# Assigned task:
The answer should match the entries below word for word, minus their pictures.

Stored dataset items
━━━━━━━━━━━━━━━━━━━━━━━━━━━━━━
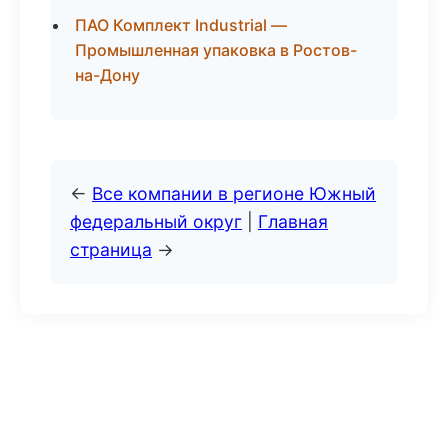
ПАО Комплект Industrial —
Промышленная упаковка в Ростов-
на-Дону
←
Все компании в регионе Южный
федеральный округ
|
Главная
страница
→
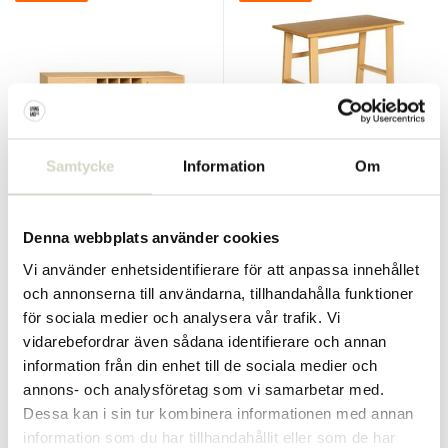
Samtycke
Information
Om
Hubsch
Hubsch
Nobby skåp/skänk
Poke-skrivbord naturfärgat
naturfärgad
Denna webbplats använder cookies
€1.199,00
€310,00
€899,25
€232,50
Inkl. moms
Inkl. moms
Vi använder enhetsidentifierare för att anpassa innehållet
och annonserna till användarna, tillhandahålla funktioner
• I lager
• I lager
för sociala medier och analysera vår trafik. Vi
vidarebefordrar även sådana identifierare och annan
information från din enhet till de sociala medier och
annons- och analysföretag som vi samarbetar med.
SALE 25%
SALE 25%
Dessa kan i sin tur kombinera informationen med annan
information som du har tillhandahållit eller som de har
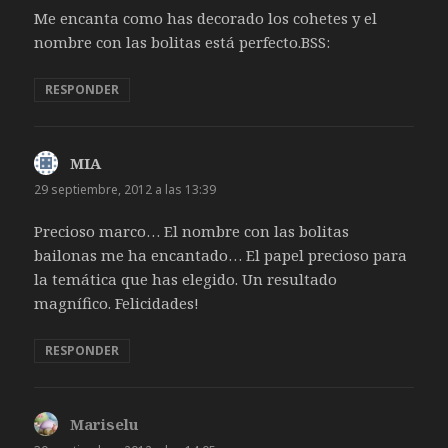
Me encanta como has decorado los cohetes y el
nombre con las bolitas está perfecto.BSS:
RESPONDER
MIA
dice:
29 septiembre, 2012 a las 13:39
Precioso marco… El nombre con las bolitas
bailonas me ha encantado… El papel precioso para
la temática que has elegido. Un resultado
magnífico. Felicidades!
RESPONDER
Mariselu
dice:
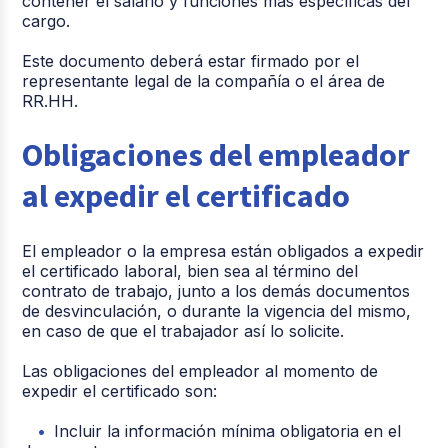
contener el salario y funciones más específicas del
cargo.
Este documento deberá estar firmado por el
representante legal de la compañía o el área de
RR.HH.
Obligaciones del empleador
al expedir el certificado
El empleador o la empresa están obligados a expedir
el certificado laboral, bien sea al término del
contrato de trabajo, junto a los demás documentos
de desvinculación, o durante la vigencia del mismo,
en caso de que el trabajador así lo solicite.
Las obligaciones del empleador al momento de
expedir el certificado son:
Incluir la información mínima obligatoria en el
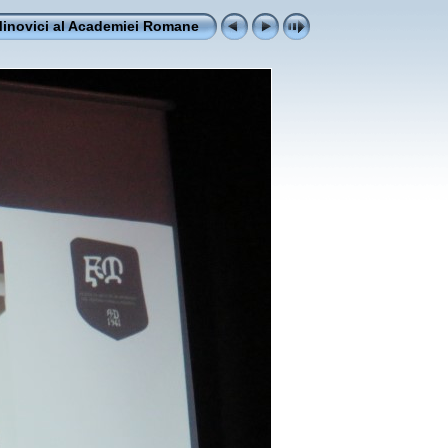
Minovici al Academiei Romane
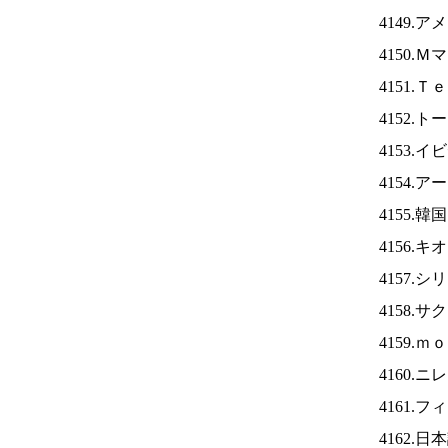
4149.
4150.
4151.
4152.
4153.
4154.
4155.
4156.
4157.
4158.
4159.
4160.ニ
4161.
4162.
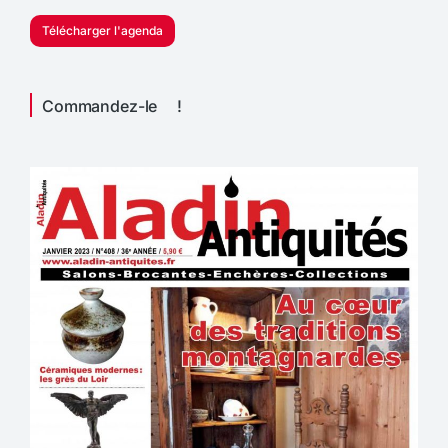
Télécharger l'agenda
Commandez-le !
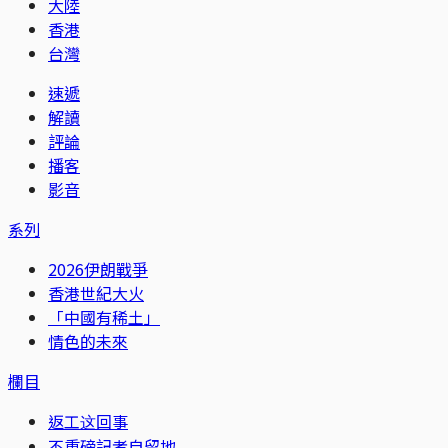
大陸
香港
台灣
速遞
解讀
評論
播客
影音
系列
2026伊朗戰爭
香港世紀大火
「中國有稀土」
情色的未來
欄目
返工这回事
不重磅記者自留地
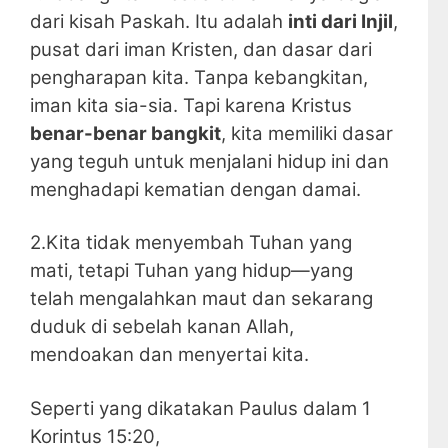
dari kisah Paskah. Itu adalah
inti dari Injil
,
pusat dari iman Kristen, dan dasar dari
pengharapan kita. Tanpa kebangkitan,
iman kita sia-sia. Tapi karena Kristus
benar-benar bangkit
, kita memiliki dasar
yang teguh untuk menjalani hidup ini dan
menghadapi kematian dengan damai.
2.Kita tidak menyembah Tuhan yang
mati, tetapi Tuhan yang hidup—yang
telah mengalahkan maut dan sekarang
duduk di sebelah kanan Allah,
mendoakan dan menyertai kita.
Seperti yang dikatakan Paulus dalam 1
Korintus 15:20,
━━━━━━━━━━━━━━━━━━━━━━━━━━━━━━
# Written solution:
ПАО Комплект Industrial —
Промышленная упаковка в Ростов-
на-Дону
←
Все компании в регионе Южный
федеральный округ
|
Главная
страница
→
Samtycke
Information
Om
Hubsch
Hubsch
Nobby skåp/skänk
Poke-skrivbord naturfärgat
naturfärgad
Denna webbplats använder cookies
€1.199,00
€310,00
€899,25
€232,50
Inkl. moms
Inkl. moms
Vi använder enhetsidentifierare för att anpassa innehållet
och annonserna till användarna, tillhandahålla funktioner
• I lager
• I lager
för sociala medier och analysera vår trafik. Vi
vidarebefordrar även sådana identifierare och annan
information från din enhet till de sociala medier och
annons- och analysföretag som vi samarbetar med.
SALE 25%
SALE 25%
Dessa kan i sin tur kombinera informationen med annan
information som du har tillhandahållit eller som de har
Me encanta como has decorado los cohetes y el
nombre con las bolitas está perfecto.BSS:
RESPONDER
MIA
dice:
29 septiembre, 2012 a las 13:39
Precioso marco… El nombre con las bolitas
bailonas me ha encantado… El papel precioso para
la temática que has elegido. Un resultado
magnífico. Felicidades!
RESPONDER
Mariselu
dice:
contener el salario y funciones más específicas del
cargo.
Este documento deberá estar firmado por el
representante legal de la compañía o el área de
RR.HH.
Obligaciones del empleador
al expedir el certificado
El empleador o la empresa están obligados a expedir
el certificado laboral, bien sea al término del
contrato de trabajo, junto a los demás documentos
de desvinculación, o durante la vigencia del mismo,
en caso de que el trabajador así lo solicite.
Las obligaciones del empleador al momento de
expedir el certificado son:
Incluir la información mínima obligatoria en el
Minovici al Academiei Romane
4149.
4150.
4151.
4152.
4153.
4154.
4155.
4156.
4157.
4158.
4159.
4160.ニ
4161.
4162.
Télécharger l'agenda
Commandez-le !
大陸
香港
台灣
速遞
解讀
評論
播客
影音
系列
2026伊朗戰爭
香港世紀大火
「中國有稀土」
情色的未來
欄目
返工这回事
不重磅記者自留地
dari kisah Paskah. Itu adalah
inti dari Injil
,
pusat dari iman Kristen, dan dasar dari
pengharapan kita. Tanpa kebangkitan,
iman kita sia-sia. Tapi karena Kristus
benar-benar bangkit
, kita memiliki dasar
yang teguh untuk menjalani hidup ini dan
menghadapi kematian dengan damai.
2.Kita tidak menyembah Tuhan yang
mati, tetapi Tuhan yang hidup—yang
telah mengalahkan maut dan sekarang
duduk di sebelah kanan Allah,
mendoakan dan menyertai kita.
Seperti yang dikatakan Paulus dalam 1
Korintus 15:20,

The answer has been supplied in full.